De inspecteur heeft in zijn verweerschrift het standpunt ingenomen dat de verzuimboete moet worden gematigd tot 25% van de nageheven belasting, derhalve tot een bedrag van € 111. Belanghebbende stelt zich op het standpunt dat de boete, ook na de door de inspecteur aangegeven vermindering, niet in verhouding staat tot de ernst van de door hem begane overtreding. Belanghebbende concludeert tot matiging van de verzuimboete tot maximaal € 50.
De rechtbank komt tot het oordeel dat een verzuimboete van € 50 in dit geval passend en geboden is.

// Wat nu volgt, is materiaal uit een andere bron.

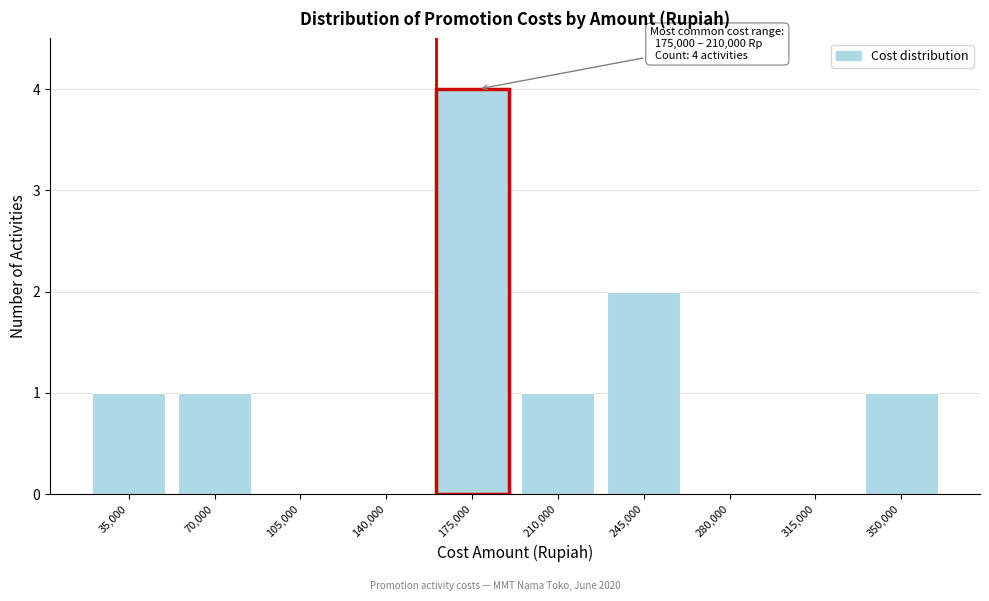

Reading left to right, extract all data points from this chart.

35,000=1	70,000=1	105,000=0	140,000=0	175,000=4	210,000=1	245,000=2	280,000=0	315,000=0	350,000=1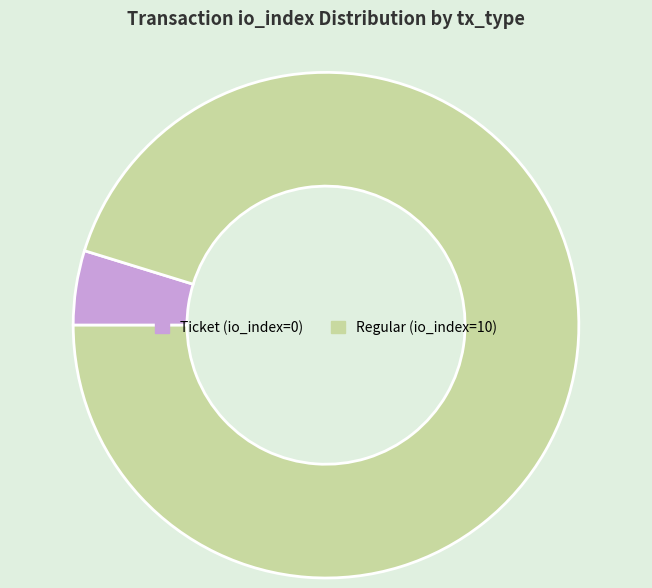

Rank the categories by value from highest to lowest.

Regular (io_index=10), Ticket (io_index=0)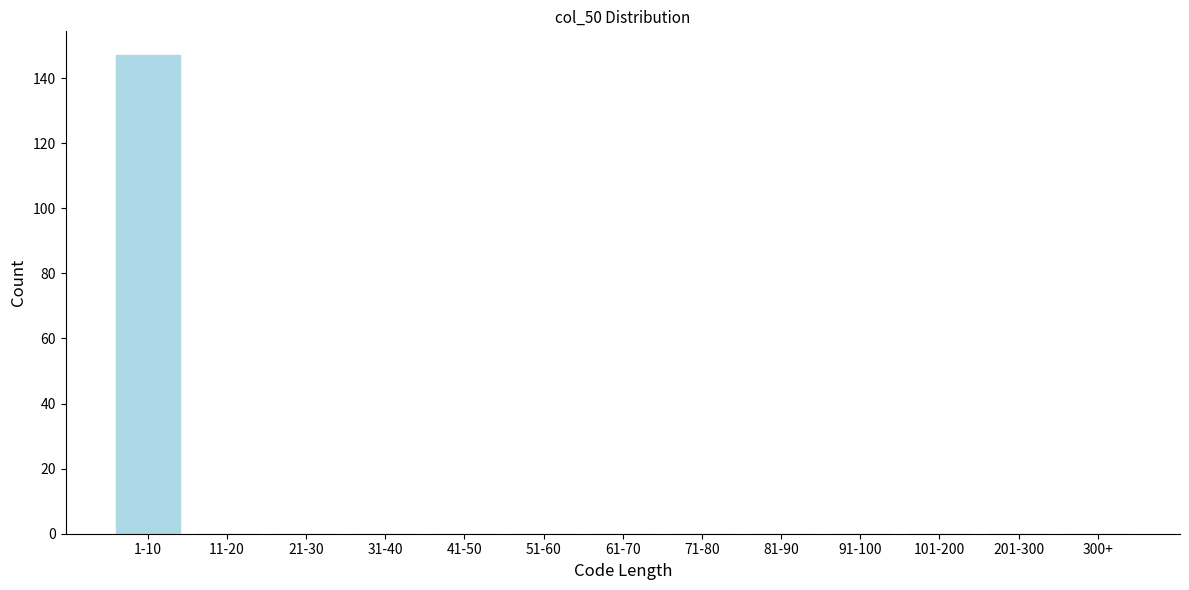

Reading left to right, extract all data points from this chart.

1-10=147	11-20=0	21-30=0	31-40=0	41-50=0	51-60=0	61-70=0	71-80=0	81-90=0	91-100=0	101-200=0	201-300=0	300+=0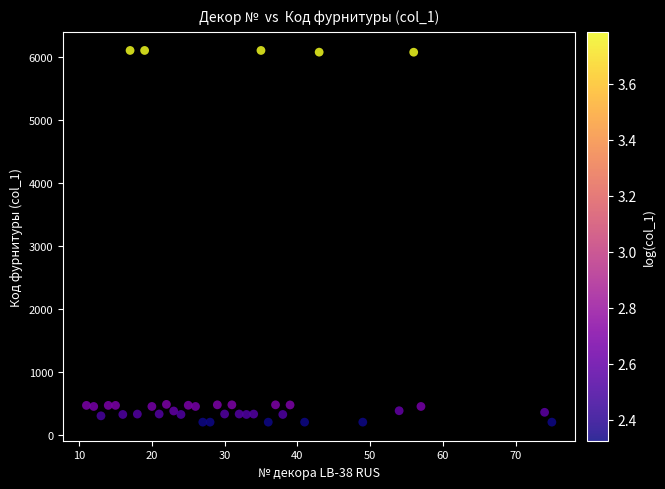

What is the range of Y values (max minus min)?

5902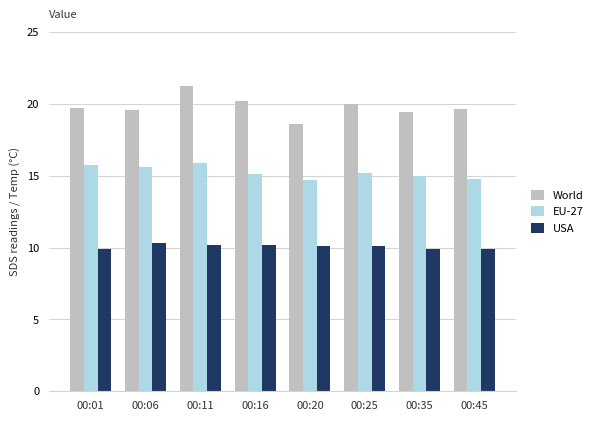

List the series in order of their overall mean, lowest first.

USA, EU-27, World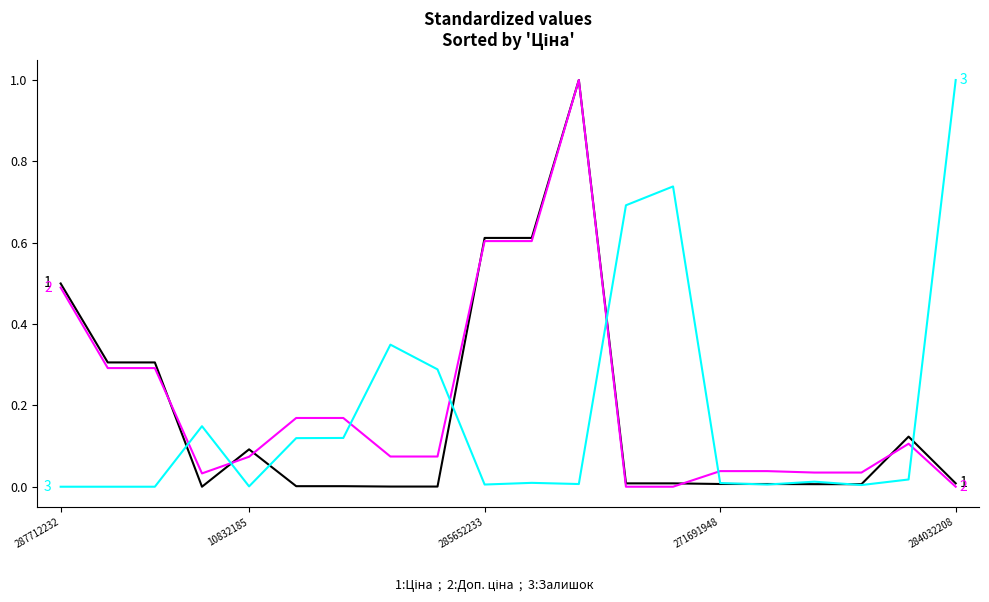

What is the greatest value displayed?

1.0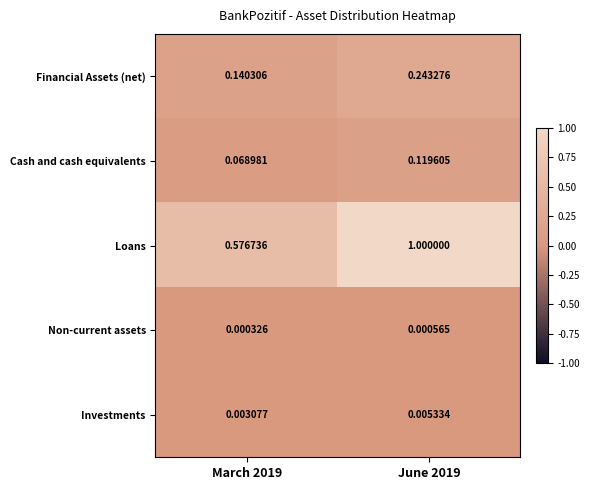

Which series has the largest total across all categories?

Loans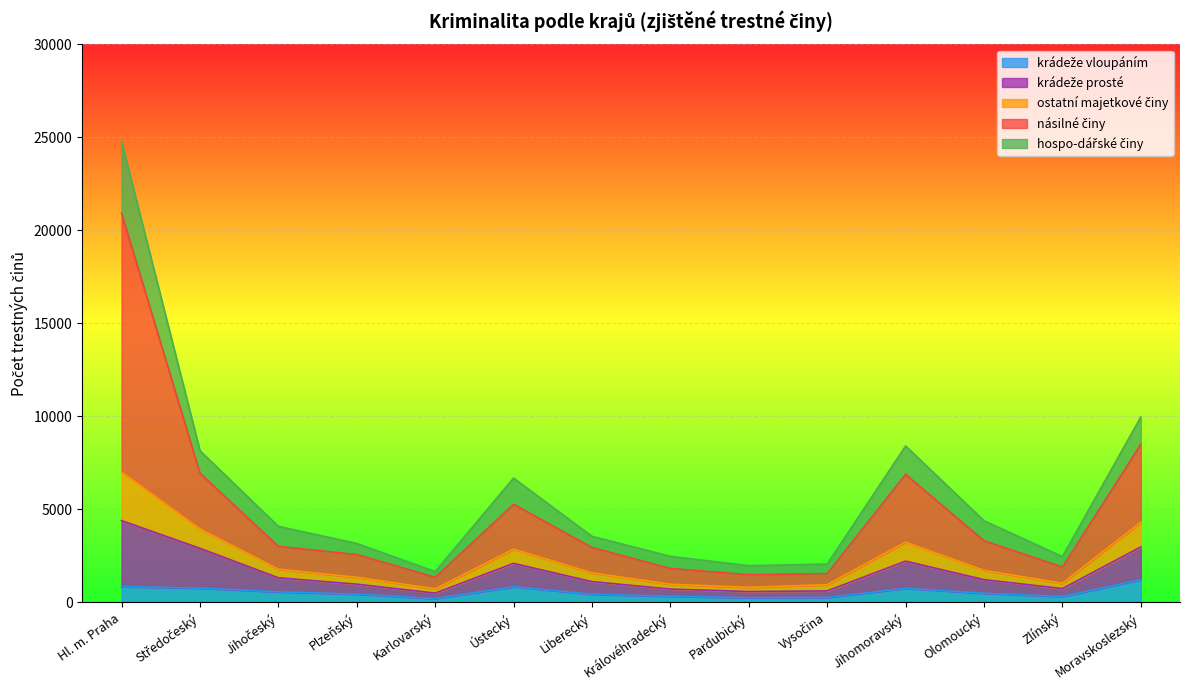

At which category is the sum across all series the highest?

Hl. m. Praha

Voor de rechtbank is van belang dat belanghebbende uit eigen beweging de schorsing heeft opgeheven terwijl belanghebbende op dat moment - gelet op de dagtekening van de vooraankondiging van de naheffing - niet wist dat de inspecteur geconstateerd had dat hij met de geschorste camper op de openbare weg had gereden.
Gelet op het vorenstaande is het beroep gegrond verklaard.
Proceskostenveroordeling
De rechtbank ziet geen aanleiding voor een proceskostenveroordeling, omdat niet is gesteld of aannemelijk is geworden dat belanghebbende kosten heeft gemaakt die op grond van het Besluit proceskosten bestuursrecht voor vergoeding in aanmerking komen. Wel krijgt belanghebbende het griffierecht vergoed.
Deze uitspraak is gedaan door mr. V.A. Burgers, rechter, in aanwezigheid van mr. S.A.C. Deeleman, griffier, op 1 april 2022 en openbaar gemaakt door middel van geanonimiseerde publicatie op www.rechtspraak.nl.
De griffier, De rechter,
Afschrift aangetekend verzonden aan partijen op:
Aan deze uitspraak hoeft eerst uitvoering te worden gegeven als de uitspraak onherroepelijk is geworden. De uitspraak is onherroepelijk als niet binnen zes weken na verzending van de uitspraak een rechtsmiddel is aangewend of onherroepelijk op het aangewende rechtsmiddel is beslist (artikel 27h, derde lid en artikel 28, zevende lid AWR).
Rechtsmiddel
Tegen deze uitspraak kunnen partijen binnen zes weken na de verzenddatum hoger beroep instellen bij het gerechtshof te ‘s-Hertogenbosch (belastingkamer), Postbus 70583,
5201 CZ ’s-Hertogenbosch.
Bij het instellen van hoger beroep dient het volgende in acht te worden genomen:
1. bij het beroepschrift wordt een afschrift van deze uitspraak overgelegd.2 - het beroepschrift moet ondertekend zijn en ten minste het volgende vermelden: a. de naam en het adres van de indiener;
b. een dagtekening;
c. een omschrijving van de uitspraak waartegen het hoger beroep is ingesteld;
d. de gronden van het hoger beroep.
Voor burgers is het mogelijk hoger beroep digitaal in te stellen. Hiervoor kan gebruik worden gemaakt van de formulieren op Rechtspraak.nl / Digitaal loket bestuursrecht.